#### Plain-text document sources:
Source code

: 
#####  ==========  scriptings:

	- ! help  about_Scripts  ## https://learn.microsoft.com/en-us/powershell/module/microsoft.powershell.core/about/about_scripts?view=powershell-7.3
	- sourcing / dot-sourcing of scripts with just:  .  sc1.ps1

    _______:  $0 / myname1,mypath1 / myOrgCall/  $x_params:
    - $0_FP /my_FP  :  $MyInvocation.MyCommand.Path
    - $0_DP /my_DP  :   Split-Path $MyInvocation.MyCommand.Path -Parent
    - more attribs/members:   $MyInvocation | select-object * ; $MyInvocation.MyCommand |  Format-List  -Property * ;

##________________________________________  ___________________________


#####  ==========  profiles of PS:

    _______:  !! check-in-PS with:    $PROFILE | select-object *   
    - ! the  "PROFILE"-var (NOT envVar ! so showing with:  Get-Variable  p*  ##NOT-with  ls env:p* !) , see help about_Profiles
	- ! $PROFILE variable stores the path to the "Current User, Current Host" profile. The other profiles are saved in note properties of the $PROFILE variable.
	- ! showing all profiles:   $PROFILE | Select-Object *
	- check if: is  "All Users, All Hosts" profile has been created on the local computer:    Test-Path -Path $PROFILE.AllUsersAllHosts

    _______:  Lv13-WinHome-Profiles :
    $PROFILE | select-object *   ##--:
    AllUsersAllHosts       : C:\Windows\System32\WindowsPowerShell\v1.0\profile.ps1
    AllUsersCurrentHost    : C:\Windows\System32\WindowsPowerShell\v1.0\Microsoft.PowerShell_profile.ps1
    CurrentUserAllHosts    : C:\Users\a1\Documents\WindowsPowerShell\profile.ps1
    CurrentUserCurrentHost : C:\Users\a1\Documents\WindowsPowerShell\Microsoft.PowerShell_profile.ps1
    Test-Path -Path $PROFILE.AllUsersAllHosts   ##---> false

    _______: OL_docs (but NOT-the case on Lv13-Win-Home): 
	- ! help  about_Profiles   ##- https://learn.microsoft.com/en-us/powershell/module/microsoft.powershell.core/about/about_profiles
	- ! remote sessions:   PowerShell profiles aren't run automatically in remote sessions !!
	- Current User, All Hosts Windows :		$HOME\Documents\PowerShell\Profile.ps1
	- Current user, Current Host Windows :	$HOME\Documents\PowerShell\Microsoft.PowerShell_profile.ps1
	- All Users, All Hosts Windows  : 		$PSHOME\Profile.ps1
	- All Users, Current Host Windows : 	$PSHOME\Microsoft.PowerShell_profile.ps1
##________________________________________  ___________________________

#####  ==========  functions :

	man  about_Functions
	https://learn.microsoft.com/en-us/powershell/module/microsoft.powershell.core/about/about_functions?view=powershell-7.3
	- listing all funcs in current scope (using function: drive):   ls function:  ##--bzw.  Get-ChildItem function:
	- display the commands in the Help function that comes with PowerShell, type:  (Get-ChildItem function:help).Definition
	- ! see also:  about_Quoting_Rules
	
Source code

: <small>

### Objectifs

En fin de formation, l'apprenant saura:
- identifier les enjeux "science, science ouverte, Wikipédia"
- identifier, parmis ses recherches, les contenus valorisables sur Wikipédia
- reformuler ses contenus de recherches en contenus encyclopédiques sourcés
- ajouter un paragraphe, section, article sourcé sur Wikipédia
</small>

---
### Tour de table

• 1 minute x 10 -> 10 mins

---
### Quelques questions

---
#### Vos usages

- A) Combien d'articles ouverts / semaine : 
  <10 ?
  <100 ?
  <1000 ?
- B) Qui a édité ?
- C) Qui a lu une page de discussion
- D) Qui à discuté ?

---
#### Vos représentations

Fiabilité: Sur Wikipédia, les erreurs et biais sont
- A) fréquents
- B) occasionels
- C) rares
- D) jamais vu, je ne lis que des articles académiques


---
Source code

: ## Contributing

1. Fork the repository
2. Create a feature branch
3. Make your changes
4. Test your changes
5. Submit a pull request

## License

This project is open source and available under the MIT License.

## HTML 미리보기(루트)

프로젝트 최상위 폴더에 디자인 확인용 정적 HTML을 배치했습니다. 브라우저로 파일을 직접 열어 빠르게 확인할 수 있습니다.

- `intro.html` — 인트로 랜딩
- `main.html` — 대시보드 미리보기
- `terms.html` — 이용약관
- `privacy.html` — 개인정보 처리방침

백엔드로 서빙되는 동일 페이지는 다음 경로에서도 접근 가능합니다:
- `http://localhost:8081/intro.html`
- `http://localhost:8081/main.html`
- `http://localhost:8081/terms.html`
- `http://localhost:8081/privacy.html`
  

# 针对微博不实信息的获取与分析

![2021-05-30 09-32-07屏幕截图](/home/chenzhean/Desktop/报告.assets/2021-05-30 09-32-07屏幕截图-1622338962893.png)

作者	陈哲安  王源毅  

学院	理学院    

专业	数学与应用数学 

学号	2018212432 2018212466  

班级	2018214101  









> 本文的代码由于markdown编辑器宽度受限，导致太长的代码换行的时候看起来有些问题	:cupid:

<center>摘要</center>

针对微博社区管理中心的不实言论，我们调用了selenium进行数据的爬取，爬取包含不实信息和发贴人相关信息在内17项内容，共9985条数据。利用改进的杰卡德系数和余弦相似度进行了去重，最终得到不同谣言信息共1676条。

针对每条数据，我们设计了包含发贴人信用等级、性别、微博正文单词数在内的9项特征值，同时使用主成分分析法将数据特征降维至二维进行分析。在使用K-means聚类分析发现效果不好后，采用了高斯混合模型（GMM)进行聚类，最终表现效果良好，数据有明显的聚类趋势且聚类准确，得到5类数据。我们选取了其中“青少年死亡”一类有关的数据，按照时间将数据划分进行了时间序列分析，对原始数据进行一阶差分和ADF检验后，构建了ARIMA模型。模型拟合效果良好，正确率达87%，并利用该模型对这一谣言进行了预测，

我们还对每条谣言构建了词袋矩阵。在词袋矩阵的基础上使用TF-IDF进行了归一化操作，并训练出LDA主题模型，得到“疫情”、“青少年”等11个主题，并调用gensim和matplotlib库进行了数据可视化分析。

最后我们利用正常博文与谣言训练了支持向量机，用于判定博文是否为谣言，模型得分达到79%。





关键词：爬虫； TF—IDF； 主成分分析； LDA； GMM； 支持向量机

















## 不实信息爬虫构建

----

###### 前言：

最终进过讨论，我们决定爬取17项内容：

#### REQUIRED WORK:
Count the lines in the records above that contain the word "intro", and give only the number.

#### TASK OUTPUT:
2